Recorded data:
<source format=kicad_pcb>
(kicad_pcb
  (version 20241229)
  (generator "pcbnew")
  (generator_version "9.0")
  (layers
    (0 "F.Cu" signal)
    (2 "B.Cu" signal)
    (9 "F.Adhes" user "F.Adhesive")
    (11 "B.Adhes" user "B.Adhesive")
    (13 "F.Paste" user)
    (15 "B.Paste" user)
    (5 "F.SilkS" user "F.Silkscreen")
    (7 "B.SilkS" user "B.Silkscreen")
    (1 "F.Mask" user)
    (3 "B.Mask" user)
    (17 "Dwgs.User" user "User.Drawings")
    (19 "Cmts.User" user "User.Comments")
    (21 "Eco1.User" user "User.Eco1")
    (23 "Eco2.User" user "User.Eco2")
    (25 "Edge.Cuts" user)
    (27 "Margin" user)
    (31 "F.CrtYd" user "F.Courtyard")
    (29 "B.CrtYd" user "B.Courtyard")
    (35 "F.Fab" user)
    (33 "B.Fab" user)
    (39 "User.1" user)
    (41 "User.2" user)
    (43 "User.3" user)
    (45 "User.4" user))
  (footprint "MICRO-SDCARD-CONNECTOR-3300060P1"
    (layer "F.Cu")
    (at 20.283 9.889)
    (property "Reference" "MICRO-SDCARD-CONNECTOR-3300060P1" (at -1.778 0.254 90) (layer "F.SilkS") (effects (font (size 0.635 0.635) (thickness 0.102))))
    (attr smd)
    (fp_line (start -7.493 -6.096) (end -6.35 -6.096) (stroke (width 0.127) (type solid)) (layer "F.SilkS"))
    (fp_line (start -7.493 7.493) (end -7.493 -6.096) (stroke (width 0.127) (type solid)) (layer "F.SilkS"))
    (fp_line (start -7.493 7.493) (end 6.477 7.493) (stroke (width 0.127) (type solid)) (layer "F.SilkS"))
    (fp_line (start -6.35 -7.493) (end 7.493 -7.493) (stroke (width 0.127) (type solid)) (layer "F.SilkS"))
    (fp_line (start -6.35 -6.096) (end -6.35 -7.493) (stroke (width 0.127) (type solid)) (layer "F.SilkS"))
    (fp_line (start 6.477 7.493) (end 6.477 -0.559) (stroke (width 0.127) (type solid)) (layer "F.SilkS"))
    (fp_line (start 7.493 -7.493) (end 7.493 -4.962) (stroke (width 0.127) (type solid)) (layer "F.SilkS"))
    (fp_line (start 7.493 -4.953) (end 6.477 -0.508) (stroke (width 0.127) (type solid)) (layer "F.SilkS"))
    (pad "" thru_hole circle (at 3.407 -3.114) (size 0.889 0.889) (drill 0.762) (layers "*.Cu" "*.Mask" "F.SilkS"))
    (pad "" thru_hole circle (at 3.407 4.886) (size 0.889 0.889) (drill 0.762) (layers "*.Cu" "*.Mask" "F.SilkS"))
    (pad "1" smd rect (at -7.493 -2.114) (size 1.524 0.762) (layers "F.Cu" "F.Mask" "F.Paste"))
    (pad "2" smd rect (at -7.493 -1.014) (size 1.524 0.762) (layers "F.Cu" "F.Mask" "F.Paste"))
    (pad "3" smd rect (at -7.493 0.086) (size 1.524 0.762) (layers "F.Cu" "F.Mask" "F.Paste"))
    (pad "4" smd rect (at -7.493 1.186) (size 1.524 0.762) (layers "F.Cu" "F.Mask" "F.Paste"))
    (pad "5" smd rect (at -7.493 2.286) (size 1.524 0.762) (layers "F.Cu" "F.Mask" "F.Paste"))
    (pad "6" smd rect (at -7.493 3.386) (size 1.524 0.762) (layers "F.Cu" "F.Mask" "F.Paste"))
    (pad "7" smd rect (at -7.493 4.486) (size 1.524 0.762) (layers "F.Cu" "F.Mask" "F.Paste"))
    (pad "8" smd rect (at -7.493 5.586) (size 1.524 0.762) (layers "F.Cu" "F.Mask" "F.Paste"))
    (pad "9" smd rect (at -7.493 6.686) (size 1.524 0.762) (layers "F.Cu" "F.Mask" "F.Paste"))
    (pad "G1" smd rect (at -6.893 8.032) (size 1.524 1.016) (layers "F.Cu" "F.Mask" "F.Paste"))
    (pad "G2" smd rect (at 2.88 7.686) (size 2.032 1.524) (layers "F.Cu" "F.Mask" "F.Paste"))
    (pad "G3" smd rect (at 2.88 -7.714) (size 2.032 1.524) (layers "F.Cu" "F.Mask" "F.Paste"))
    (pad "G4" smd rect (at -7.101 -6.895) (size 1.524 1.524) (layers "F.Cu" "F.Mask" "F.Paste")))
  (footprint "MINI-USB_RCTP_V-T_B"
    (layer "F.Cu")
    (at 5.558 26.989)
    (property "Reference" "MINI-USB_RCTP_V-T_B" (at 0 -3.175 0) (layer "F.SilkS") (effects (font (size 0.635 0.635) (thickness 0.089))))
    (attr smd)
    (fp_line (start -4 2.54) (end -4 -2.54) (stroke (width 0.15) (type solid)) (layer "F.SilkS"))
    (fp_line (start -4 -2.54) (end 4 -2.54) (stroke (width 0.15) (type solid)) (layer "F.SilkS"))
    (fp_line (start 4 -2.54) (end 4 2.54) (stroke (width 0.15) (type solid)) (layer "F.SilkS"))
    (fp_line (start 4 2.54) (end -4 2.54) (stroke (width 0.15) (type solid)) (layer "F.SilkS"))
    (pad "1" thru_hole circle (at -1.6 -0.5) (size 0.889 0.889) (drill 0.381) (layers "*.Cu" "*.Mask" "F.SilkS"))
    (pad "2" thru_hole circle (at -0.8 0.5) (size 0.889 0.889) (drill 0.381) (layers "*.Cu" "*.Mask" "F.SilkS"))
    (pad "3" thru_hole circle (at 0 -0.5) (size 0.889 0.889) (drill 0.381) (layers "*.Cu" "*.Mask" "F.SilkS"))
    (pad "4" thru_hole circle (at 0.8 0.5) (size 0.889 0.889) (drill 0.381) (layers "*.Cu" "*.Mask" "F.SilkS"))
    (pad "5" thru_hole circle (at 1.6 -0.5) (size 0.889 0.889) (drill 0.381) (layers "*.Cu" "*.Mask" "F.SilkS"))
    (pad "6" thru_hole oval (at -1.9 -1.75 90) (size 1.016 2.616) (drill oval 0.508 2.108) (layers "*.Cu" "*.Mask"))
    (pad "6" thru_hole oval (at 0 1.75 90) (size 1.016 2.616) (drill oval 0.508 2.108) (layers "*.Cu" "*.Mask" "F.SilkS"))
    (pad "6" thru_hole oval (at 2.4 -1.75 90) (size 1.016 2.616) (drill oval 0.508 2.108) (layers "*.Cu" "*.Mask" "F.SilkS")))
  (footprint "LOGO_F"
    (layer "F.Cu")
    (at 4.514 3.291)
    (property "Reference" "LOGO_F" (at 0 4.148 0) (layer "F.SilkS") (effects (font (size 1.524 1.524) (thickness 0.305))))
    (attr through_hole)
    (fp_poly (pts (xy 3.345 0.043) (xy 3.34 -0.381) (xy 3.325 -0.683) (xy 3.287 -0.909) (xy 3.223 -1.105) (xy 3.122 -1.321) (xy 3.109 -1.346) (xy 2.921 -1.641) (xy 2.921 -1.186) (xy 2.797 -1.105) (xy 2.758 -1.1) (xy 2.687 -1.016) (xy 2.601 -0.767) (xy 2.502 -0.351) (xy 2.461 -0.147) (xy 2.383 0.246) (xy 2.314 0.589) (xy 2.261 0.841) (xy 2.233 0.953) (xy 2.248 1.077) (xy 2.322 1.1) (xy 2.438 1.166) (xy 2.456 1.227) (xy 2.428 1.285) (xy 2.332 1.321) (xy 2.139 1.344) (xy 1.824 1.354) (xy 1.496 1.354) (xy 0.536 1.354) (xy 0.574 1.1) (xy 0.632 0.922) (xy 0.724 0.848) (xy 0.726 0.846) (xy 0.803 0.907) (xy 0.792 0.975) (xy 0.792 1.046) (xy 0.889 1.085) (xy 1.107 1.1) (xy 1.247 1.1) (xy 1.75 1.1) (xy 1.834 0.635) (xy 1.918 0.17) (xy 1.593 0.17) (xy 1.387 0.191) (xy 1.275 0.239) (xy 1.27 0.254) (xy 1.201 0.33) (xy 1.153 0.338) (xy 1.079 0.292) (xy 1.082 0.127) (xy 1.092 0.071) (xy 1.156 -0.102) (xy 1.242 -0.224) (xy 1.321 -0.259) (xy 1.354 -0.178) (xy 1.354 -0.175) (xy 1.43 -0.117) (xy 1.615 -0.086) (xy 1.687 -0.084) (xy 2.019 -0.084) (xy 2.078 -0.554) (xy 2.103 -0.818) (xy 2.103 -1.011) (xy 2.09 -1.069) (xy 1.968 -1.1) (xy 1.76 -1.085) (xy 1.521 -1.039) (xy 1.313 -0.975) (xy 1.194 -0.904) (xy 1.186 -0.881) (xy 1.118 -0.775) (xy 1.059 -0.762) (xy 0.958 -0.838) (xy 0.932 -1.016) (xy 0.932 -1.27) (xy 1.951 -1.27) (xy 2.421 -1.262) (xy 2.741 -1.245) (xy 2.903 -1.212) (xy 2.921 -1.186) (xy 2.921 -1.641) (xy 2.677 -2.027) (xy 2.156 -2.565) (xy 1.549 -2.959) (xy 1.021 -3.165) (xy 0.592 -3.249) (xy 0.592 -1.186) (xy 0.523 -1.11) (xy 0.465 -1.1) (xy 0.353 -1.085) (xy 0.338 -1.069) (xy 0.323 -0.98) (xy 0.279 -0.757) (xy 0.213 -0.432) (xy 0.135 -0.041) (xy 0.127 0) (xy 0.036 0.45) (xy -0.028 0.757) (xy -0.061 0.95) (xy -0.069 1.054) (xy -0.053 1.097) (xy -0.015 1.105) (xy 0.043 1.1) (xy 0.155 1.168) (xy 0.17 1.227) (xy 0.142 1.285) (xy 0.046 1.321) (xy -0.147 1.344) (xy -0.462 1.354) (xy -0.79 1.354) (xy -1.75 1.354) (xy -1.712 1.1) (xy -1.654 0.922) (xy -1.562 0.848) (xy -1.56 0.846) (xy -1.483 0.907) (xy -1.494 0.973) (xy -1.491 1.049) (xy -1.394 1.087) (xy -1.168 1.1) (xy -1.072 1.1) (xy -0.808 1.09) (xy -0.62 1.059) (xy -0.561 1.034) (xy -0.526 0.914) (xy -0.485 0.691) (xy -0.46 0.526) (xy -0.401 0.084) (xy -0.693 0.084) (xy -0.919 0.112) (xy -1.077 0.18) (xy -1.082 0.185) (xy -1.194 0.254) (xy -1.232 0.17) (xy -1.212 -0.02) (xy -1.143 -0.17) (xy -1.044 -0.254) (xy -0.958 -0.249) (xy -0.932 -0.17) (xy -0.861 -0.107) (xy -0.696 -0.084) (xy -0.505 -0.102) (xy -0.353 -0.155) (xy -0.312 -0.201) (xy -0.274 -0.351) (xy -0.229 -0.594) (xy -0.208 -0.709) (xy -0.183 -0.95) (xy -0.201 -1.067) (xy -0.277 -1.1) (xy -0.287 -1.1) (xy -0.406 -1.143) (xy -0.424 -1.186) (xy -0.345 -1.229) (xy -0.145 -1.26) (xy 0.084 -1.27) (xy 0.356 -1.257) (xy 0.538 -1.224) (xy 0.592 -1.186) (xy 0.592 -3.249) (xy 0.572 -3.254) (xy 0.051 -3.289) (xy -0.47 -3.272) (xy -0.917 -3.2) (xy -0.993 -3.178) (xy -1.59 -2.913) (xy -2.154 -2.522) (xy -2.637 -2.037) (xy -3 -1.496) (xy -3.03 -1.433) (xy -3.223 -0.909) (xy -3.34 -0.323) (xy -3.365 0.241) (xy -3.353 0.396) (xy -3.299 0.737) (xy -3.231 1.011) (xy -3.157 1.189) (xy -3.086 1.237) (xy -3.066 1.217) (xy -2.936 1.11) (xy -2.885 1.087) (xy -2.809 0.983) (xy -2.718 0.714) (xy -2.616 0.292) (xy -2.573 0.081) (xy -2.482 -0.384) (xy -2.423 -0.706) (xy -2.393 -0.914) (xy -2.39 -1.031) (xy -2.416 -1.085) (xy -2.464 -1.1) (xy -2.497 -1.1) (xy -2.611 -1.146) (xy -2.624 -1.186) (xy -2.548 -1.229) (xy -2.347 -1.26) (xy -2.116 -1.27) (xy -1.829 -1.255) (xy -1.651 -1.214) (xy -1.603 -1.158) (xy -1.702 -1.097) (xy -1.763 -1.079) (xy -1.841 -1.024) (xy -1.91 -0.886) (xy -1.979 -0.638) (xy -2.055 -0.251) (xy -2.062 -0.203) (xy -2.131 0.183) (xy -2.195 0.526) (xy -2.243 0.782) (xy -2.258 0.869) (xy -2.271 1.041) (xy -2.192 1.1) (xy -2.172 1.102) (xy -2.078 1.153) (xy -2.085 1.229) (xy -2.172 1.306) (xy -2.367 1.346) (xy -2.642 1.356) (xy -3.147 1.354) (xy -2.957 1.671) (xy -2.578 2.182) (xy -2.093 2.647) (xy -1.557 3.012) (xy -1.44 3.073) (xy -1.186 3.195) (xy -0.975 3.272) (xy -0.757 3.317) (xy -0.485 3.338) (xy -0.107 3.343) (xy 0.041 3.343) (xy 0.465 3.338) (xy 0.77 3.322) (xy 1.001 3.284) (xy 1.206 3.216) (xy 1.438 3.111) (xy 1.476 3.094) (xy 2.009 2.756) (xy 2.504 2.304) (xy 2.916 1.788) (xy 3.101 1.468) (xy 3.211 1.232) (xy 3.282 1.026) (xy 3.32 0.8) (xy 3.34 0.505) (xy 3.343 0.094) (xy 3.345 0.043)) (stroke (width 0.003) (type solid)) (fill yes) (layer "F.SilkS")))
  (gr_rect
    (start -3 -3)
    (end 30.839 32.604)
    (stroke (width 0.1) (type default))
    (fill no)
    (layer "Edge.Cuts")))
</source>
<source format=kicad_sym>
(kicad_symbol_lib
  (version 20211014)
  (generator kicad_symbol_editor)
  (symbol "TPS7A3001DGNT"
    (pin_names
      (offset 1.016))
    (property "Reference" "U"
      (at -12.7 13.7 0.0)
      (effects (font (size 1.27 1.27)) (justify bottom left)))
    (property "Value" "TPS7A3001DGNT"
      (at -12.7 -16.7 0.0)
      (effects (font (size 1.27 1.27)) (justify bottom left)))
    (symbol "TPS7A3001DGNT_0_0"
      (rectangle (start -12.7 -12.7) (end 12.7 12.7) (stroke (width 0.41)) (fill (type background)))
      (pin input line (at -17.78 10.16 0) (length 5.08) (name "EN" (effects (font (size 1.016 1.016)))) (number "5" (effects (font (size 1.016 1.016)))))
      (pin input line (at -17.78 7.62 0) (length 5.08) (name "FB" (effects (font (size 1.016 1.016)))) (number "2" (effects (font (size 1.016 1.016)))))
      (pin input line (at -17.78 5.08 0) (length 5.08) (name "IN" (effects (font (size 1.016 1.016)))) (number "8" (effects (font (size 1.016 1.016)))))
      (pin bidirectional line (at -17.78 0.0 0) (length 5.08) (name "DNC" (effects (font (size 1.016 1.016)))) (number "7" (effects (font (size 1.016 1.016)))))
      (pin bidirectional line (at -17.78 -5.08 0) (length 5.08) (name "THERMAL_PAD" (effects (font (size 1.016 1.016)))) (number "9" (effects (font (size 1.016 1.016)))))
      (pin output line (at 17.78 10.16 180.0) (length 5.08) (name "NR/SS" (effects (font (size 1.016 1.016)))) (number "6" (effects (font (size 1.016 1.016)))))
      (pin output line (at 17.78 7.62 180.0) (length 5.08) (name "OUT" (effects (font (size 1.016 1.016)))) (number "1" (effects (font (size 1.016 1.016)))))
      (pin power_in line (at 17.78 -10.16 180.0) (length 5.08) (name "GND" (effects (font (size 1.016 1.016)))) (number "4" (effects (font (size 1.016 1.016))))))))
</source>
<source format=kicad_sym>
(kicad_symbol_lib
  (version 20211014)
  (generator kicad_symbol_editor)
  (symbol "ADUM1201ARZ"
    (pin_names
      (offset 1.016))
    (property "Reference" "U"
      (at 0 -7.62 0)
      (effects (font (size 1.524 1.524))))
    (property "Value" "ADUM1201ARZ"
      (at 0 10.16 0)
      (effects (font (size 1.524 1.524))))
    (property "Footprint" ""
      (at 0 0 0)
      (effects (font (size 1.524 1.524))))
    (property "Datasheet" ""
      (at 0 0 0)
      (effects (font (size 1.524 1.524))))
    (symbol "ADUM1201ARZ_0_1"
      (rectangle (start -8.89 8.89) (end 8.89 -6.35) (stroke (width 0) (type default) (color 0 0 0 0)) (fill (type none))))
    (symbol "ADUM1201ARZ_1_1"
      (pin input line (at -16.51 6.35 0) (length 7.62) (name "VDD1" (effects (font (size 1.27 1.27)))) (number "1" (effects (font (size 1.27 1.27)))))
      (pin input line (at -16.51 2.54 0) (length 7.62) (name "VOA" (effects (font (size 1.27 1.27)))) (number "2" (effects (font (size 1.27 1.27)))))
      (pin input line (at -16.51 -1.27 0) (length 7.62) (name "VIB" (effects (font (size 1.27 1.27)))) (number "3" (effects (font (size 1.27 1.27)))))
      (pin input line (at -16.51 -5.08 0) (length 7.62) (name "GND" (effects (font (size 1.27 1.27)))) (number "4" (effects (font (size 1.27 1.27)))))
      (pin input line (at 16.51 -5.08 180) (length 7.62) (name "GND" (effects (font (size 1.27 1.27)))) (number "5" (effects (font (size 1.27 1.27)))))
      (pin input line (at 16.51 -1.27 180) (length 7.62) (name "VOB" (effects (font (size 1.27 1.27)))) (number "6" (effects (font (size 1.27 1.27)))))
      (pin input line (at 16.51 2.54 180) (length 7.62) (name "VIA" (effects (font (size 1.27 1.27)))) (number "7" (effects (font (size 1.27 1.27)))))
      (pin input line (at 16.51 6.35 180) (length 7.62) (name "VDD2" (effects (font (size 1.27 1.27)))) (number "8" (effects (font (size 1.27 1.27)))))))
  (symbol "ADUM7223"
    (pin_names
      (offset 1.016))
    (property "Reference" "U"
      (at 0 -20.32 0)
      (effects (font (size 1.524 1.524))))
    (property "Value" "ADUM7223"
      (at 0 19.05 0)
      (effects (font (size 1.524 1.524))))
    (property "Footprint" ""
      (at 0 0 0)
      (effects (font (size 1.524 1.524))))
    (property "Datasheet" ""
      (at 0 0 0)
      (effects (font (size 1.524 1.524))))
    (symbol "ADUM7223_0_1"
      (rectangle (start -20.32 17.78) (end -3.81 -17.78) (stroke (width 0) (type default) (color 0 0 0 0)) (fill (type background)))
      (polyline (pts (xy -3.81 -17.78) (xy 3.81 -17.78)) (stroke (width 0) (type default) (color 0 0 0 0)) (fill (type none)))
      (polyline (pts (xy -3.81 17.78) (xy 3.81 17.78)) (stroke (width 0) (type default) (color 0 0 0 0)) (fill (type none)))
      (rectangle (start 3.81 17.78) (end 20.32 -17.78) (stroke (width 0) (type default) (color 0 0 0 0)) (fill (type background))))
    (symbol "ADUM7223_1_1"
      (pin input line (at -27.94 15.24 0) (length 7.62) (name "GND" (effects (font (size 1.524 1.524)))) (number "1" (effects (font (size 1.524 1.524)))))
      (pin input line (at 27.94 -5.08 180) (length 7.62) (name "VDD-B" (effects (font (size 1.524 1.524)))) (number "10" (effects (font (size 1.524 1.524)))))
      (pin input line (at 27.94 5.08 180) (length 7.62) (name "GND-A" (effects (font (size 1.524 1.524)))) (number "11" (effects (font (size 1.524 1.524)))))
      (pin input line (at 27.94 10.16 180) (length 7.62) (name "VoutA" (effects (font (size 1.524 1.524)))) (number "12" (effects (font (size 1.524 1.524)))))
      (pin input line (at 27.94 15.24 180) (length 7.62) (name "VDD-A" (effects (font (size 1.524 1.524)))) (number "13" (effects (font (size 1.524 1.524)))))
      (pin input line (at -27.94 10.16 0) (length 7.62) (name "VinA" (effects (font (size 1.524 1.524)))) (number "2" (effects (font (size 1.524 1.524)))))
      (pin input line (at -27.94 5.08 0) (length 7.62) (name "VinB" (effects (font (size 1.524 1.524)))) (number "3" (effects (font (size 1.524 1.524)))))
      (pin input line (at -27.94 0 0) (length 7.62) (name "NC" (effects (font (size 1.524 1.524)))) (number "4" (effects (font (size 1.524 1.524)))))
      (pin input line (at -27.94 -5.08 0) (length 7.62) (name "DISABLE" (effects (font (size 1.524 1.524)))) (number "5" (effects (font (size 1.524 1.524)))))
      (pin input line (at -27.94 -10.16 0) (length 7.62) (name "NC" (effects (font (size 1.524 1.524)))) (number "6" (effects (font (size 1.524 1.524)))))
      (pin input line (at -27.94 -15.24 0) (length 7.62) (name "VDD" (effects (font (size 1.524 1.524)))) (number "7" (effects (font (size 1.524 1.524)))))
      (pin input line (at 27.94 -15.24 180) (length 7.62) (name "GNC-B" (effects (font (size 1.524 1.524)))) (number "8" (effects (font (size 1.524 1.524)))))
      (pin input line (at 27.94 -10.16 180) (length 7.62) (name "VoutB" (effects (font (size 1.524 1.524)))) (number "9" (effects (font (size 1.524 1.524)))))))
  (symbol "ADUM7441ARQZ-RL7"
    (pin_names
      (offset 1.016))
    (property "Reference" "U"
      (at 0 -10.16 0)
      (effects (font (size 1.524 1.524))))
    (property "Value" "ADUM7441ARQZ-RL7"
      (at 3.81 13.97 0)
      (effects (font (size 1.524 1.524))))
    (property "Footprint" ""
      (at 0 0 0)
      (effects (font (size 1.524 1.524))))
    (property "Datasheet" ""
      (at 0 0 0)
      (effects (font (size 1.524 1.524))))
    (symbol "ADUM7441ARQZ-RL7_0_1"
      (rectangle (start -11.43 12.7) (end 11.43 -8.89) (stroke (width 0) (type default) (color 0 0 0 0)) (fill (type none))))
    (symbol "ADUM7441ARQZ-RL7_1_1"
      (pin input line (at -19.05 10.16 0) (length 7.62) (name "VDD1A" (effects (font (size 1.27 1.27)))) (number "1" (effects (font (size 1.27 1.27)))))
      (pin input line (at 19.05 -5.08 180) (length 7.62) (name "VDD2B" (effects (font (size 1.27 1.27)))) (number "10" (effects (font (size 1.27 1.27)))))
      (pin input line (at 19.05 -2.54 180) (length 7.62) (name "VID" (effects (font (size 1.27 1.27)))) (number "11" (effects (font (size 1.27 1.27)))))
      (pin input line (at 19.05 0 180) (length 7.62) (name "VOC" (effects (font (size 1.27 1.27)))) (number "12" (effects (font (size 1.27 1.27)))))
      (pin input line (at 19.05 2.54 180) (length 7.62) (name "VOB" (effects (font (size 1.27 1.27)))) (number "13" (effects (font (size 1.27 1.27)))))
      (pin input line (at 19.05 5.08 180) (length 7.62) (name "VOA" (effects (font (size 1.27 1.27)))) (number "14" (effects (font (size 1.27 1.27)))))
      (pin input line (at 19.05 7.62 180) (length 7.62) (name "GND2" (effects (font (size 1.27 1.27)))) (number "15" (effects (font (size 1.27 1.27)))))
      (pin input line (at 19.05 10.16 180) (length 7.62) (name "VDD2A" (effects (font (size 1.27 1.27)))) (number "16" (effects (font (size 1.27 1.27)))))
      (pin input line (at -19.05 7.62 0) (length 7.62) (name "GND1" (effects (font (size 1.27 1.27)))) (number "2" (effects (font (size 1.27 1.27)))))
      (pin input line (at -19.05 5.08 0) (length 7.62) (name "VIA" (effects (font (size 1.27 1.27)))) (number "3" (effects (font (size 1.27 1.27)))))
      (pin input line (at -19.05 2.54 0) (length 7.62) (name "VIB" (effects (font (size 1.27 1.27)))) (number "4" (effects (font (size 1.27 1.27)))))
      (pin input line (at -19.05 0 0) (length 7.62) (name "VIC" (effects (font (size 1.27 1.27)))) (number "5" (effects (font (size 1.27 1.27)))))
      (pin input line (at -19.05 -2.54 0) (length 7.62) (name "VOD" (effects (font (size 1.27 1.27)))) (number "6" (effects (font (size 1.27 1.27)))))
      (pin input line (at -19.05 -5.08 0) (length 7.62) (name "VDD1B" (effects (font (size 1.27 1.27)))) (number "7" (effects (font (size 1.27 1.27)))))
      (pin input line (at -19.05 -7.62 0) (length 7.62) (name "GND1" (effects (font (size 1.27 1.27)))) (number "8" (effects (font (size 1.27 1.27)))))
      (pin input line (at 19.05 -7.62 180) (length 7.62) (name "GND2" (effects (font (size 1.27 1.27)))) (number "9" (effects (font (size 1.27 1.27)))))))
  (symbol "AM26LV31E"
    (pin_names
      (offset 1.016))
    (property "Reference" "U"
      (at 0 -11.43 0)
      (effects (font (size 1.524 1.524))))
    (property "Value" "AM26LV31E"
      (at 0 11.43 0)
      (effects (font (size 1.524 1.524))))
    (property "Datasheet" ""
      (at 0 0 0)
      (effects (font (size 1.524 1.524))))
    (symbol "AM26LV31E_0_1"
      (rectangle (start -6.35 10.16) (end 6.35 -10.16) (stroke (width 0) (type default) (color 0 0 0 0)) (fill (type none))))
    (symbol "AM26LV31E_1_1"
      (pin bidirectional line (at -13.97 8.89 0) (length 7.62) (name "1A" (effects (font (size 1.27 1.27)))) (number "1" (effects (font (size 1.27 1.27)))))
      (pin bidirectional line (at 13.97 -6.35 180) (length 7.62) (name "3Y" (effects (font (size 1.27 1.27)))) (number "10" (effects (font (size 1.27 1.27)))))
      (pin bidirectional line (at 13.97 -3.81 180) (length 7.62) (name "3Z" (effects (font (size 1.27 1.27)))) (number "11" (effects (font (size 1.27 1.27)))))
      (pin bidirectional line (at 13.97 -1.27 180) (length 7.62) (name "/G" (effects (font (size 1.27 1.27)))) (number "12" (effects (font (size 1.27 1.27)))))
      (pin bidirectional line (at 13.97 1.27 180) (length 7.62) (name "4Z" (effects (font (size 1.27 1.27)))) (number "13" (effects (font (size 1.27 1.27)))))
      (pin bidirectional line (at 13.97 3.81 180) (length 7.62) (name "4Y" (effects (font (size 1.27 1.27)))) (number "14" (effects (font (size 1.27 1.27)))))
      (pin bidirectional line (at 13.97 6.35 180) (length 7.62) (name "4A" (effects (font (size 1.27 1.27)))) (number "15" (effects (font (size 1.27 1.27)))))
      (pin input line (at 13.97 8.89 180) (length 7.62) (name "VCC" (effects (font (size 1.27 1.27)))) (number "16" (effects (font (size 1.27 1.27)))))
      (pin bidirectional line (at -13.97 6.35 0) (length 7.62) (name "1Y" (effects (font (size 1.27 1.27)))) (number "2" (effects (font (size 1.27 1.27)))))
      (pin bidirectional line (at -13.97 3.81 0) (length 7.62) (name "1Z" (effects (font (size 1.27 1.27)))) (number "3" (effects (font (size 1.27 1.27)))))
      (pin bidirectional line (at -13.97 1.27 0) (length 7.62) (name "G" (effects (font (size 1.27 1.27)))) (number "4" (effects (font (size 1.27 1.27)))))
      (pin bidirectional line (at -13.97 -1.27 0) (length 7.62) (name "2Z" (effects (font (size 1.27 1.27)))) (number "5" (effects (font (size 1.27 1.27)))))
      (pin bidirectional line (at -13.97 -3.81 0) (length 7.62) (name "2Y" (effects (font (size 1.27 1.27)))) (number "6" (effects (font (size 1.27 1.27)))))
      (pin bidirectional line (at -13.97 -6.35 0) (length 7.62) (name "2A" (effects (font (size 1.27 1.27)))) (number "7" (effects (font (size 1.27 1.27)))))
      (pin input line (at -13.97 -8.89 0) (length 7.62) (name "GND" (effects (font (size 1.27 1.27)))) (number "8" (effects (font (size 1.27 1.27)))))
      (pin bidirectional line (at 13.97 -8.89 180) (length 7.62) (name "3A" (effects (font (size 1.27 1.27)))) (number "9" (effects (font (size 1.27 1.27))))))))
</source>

How to complete this task: Return nothing but the lines from the start of the listing above through the line containing "0.635) (thickness 0.102))))", exactly as given.

Your solution:
<source format=kicad_pcb>
(kicad_pcb
  (version 20241229)
  (generator "pcbnew")
  (generator_version "9.0")
  (layers
    (0 "F.Cu" signal)
    (2 "B.Cu" signal)
    (9 "F.Adhes" user "F.Adhesive")
    (11 "B.Adhes" user "B.Adhesive")
    (13 "F.Paste" user)
    (15 "B.Paste" user)
    (5 "F.SilkS" user "F.Silkscreen")
    (7 "B.SilkS" user "B.Silkscreen")
    (1 "F.Mask" user)
    (3 "B.Mask" user)
    (17 "Dwgs.User" user "User.Drawings")
    (19 "Cmts.User" user "User.Comments")
    (21 "Eco1.User" user "User.Eco1")
    (23 "Eco2.User" user "User.Eco2")
    (25 "Edge.Cuts" user)
    (27 "Margin" user)
    (31 "F.CrtYd" user "F.Courtyard")
    (29 "B.CrtYd" user "B.Courtyard")
    (35 "F.Fab" user)
    (33 "B.Fab" user)
    (39 "User.1" user)
    (41 "User.2" user)
    (43 "User.3" user)
    (45 "User.4" user))
  (footprint "MICRO-SDCARD-CONNECTOR-3300060P1"
    (layer "F.Cu")
    (at 20.283 9.889)
    (property "Reference" "MICRO-SDCARD-CONNECTOR-3300060P1" (at -1.778 0.254 90) (layer "F.SilkS") (effects (font (size 0.635 0.635) (thickness 0.102))))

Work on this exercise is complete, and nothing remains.